For each line in the data below that holds "KiCad", return a copy.

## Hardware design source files
Segment Open
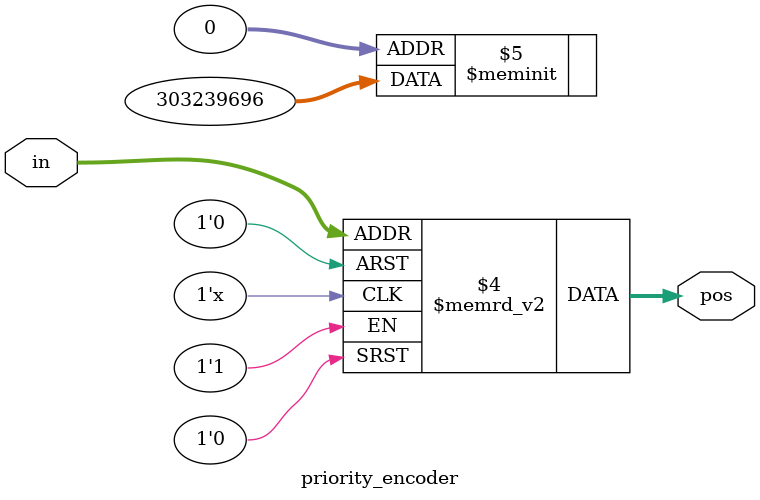
<source format=v>
module priority_encoder(
    input [3:0] in,
    output reg [1:0] pos  );
    always@(*)
        case(in)
           4'b0000:pos=2'd0; 
           4'b0001:pos=2'd0; 
           4'b0010:pos=2'd1; 
           4'b0011:pos=2'd0; 
           4'b0100:pos=2'd2;  
           4'b0101:pos=2'd0;  
           4'b0110:pos=2'd1; 
           4'b0111:pos=2'd0; 
           4'b1000:pos=2'd3; 
           4'b1001:pos=2'd0; 
           4'b1010:pos=2'd1;  
           4'b1011:pos=2'd0; 
           4'b1100:pos=2'd2; 
           4'b1101:pos=2'd0;  
           4'b1110:pos=2'd1; 
           4'b1111:pos=2'd0;
        endcase
endmodule

</source>
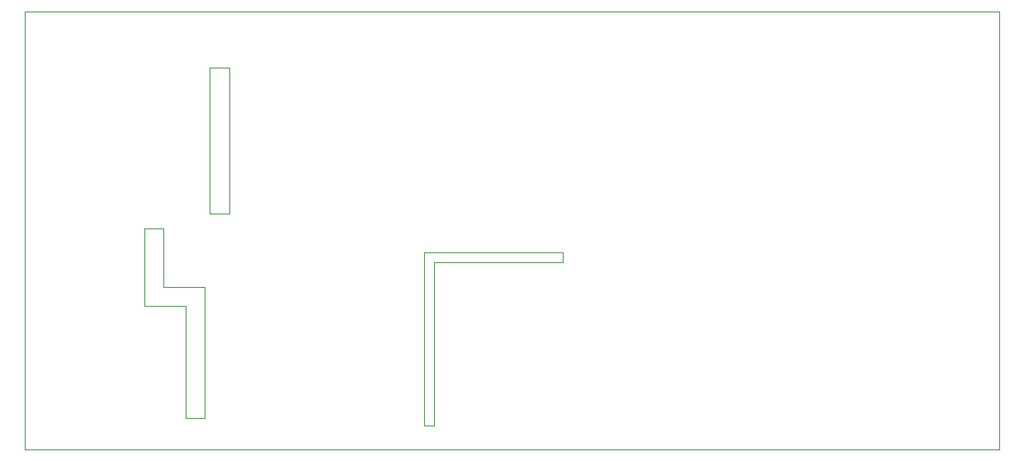
<source format=gbr>
%TF.GenerationSoftware,KiCad,Pcbnew,9.0.4-1.fc42*%
%TF.CreationDate,2025-09-28T20:56:02+03:00*%
%TF.ProjectId,ea01,65613031-2e6b-4696-9361-645f70636258,rev?*%
%TF.SameCoordinates,Original*%
%TF.FileFunction,Profile,NP*%
%FSLAX46Y46*%
G04 Gerber Fmt 4.6, Leading zero omitted, Abs format (unit mm)*
G04 Created by KiCad (PCBNEW 9.0.4-1.fc42) date 2025-09-28 20:56:02*
%MOMM*%
%LPD*%
G01*
G04 APERTURE LIST*
%TA.AperFunction,Profile*%
%ADD10C,0.050000*%
%TD*%
G04 APERTURE END LIST*
D10*
X77750000Y-71250000D02*
X77750000Y-79250000D01*
X120750000Y-73750000D02*
X120750000Y-74750000D01*
X86500000Y-69750000D02*
X86500000Y-54750000D01*
X84000000Y-77250000D02*
X80000000Y-77250000D01*
X84500000Y-69750000D02*
X84500000Y-69750000D01*
X86250000Y-69750000D02*
X86500000Y-69750000D01*
X120750000Y-74750000D02*
X107500000Y-74750000D01*
X84500000Y-69750000D02*
X84500000Y-68250000D01*
X86250000Y-54750000D02*
X84500000Y-54750000D01*
X107500000Y-74750000D02*
X107500000Y-91500000D01*
X79750000Y-71250000D02*
X77750000Y-71250000D01*
X65500000Y-49000000D02*
X165500000Y-49000000D01*
X107500000Y-73750000D02*
X106500000Y-73750000D01*
X106500000Y-73750000D02*
X106500000Y-91500000D01*
X84500000Y-69750000D02*
X86250000Y-69750000D01*
X82000000Y-79250000D02*
X82000000Y-90750000D01*
X65500000Y-94000000D02*
X65500000Y-49000000D01*
X106500000Y-91500000D02*
X107500000Y-91500000D01*
X165500000Y-49000000D02*
X165500000Y-94000000D01*
X84000000Y-90750000D02*
X84000000Y-77250000D01*
X79750000Y-77250000D02*
X79750000Y-71250000D01*
X84500000Y-68250000D02*
X84500000Y-54750000D01*
X107500000Y-73750000D02*
X120750000Y-73750000D01*
X77750000Y-79250000D02*
X82000000Y-79250000D01*
X79750000Y-77250000D02*
X80000000Y-77250000D01*
X165500000Y-94000000D02*
X65500000Y-94000000D01*
X82000000Y-90750000D02*
X84000000Y-90750000D01*
X86250000Y-54750000D02*
X86500000Y-54750000D01*
M02*

</source>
Segment Closed
## Worked solution
%TF.GenerationSoftware,KiCad,Pcbnew,9.0.4-1.fc42*%
G04 Created by KiCad (PCBNEW 9.0.4-1.fc42) date 2025-09-28 20:56:02*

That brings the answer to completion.